By Iana Seales
Shaneiza Khan who was found murdered in her former home at Enmore, East Coast Demerara nearly two weeks ago had little luck in love and life, and also with the police according to relatives.
She survived an abusive marriage; struggled after the death of a child; walked away from another abusive relationship and made reports at the police station every day for seven days before she was brutally killed. Prior to those reports, she frequented the station for four years complaining about her abusive reputed husband.
Her life was a battlefield, her mother Bibi Hamid said, in an interview with Stabroek News on Tuesday. She explained that the young mother of 22 years was always under attack in her own home and pointed out that no matter how much her daughter showed up at the station the police were never too concerned.
Khan was found with her throat slit at the home she once shared with her reputed husband. The police are still looking for the man, who went into hiding since the discovery was made.
“I can’t blame the police fuh she murder, but I could blame them fuh ignoring we all the time we running there and complaining. Is not yesterday or a month ago, I talking years of running to the station,” Hamid related in a frustrated tone.
Hamid’s irritation with law enforcement echoes that of countless other women and families who have criticized the police force’s domestic violence response and arrest record. Though stretched for resources, the force has had sustained training and sensitization in the area of domestic violence. Still, the level of gravity with which reports of domestic violence are handled remains a sore point.
In a Stabroek News article earlier this year the stories of three women highlighted the lack of action from the police in following up on complaints of domestic violence.
The three were Shreemattie Vivekanand, Bibi Alli and Vabita Arjoon. Vivekenand was hacked within inches of her life at her Chateau Margot, East Coast Demerara home in a bloody episode that ended with her husband taking his life; Alli fled her Golden Grove, East Bank Demerara home with her son after a domestic squabble that culminated with the house going up in flames and Arjoon survived life-threatening stab wounds after she was attacked by her reputed husband at her Philadelphia, East Bank Essequibo home.
To date, the police have said nothing with respect to the women’s complaints and attempts by this newspaper to have an interview with the Guyana Police Force on its record in this area has proved futile.
The most recent police training session was late last year when the United States Embassy in Guyana held a workshop with the force on domestic violence. Police constables, subordinate officers, inspectors and other top tier ranks were trained by Vivian Huelgo, Director of the Community Law Project of Sanctuary For Families Center for Battered Women’s Legal Services, USA.

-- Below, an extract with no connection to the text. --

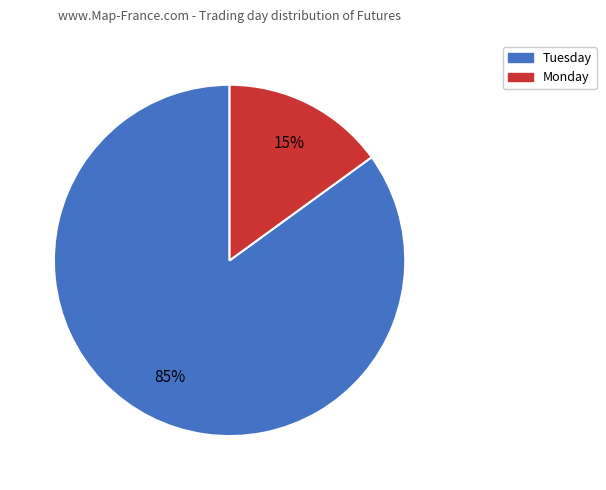

Is it true that Tuesday is 75% of the pie?

False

Hamid told Stabroek News that Khan married at an early age and regretted it soon after because of the repeated abuse she suffered. She said the family intervened on numerous occasions but for some strange reason her daughter decided to stay in her marriage.
Eventually her husband packed his things and left the home without saying a word. According to Hamid, he just walked out on Khan and never looked back until recently. Now the man is fighting Hamid for the child he had with her daughter but the woman said she is not about to give up the child she has reared from birth.
She related that some time after the split Khan met her reputed husband and was carrying on a secret relationship with him for some time before she found out.
“She use to come home late and every time she telling me how is work keeping she but I get to find out that she was going around with the man and he family used to hide she in the house,” the mother related.
She said it was only after she complained to the man’s family that her daughter revealed what was going on. Hamid said she was not happy at all and warned Khan not to get involved with the man. Khan continued the relationship and some time after left home to start a life with him.
But it was no life, according to the mother. She said Khan was beaten publicly and at home so many times she now gets confused when recalling which incident happened when. She said the man even attempted to beat her daughter in her yard one day and she had no choice but to scold them both.
The mother said she encouraged her daughter to leave the relationship but Khan decided to report him to the police instead with the hope that his behaviour would change.
The woman said her daughter was doused with hot food; beaten and bruised and threatened over the years but she remained in the relationship until recently when she had enough and moved out of the home. Khan returned home and even then, the man would meet her in the streets and make threats. In the days leading up to Khan’s death, Hamid said, she accompanied her daughter to the station but the police simply ignored them.
Four days before she was killed, she said, a police officer showed up at the home and enquired about the man. Hamid said the policeman appeared interested in the couple and later found the man but he was not held.
“They got a lot ah things when I remember it does hurt now Shaneiza gone. I try but my daughter had to get help from other places not just me,” Hamid added.